:: WHAT YOU ARE ASKED TO DO ::
In the records that follow, the lines from the one containing "right shoulder: (34, 2)" to the one containing "right elbow: (45, 168)", inclusive, are to be given again exactly.

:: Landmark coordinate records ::
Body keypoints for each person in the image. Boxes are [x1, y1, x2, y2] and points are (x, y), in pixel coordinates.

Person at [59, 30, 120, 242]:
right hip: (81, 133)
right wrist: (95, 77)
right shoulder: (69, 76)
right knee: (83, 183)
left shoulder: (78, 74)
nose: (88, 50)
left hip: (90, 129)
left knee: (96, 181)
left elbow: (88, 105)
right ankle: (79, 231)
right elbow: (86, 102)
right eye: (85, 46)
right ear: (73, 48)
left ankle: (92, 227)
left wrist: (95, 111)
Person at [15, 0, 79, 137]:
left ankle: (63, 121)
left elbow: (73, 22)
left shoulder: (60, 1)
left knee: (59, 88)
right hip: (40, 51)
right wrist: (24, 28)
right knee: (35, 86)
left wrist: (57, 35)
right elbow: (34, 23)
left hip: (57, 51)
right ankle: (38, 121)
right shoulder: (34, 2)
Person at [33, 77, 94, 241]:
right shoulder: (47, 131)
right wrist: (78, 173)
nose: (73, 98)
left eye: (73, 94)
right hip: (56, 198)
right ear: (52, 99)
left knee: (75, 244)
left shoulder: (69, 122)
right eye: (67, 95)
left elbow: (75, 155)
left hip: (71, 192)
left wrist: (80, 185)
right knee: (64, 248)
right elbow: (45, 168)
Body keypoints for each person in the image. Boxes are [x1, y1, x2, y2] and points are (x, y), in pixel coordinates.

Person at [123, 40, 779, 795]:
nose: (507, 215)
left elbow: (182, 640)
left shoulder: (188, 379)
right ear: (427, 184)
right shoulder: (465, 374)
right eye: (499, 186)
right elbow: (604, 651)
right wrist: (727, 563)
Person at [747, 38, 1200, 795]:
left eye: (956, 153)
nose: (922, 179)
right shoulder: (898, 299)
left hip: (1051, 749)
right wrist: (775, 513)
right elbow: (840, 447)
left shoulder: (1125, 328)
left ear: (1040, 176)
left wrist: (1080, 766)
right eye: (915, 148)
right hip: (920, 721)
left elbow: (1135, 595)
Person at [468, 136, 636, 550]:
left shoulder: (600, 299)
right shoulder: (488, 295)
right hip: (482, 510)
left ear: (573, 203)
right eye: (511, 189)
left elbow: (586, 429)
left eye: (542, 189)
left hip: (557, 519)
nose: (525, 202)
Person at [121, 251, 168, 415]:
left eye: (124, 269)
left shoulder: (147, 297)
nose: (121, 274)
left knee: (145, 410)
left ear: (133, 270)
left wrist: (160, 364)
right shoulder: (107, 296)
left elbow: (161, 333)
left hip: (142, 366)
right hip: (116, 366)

:: SOLUTION TO THE EXERCISE ::
right shoulder: (34, 2)
Person at [33, 77, 94, 241]:
right shoulder: (47, 131)
right wrist: (78, 173)
nose: (73, 98)
left eye: (73, 94)
right hip: (56, 198)
right ear: (52, 99)
left knee: (75, 244)
left shoulder: (69, 122)
right eye: (67, 95)
left elbow: (75, 155)
left hip: (71, 192)
left wrist: (80, 185)
right knee: (64, 248)
right elbow: (45, 168)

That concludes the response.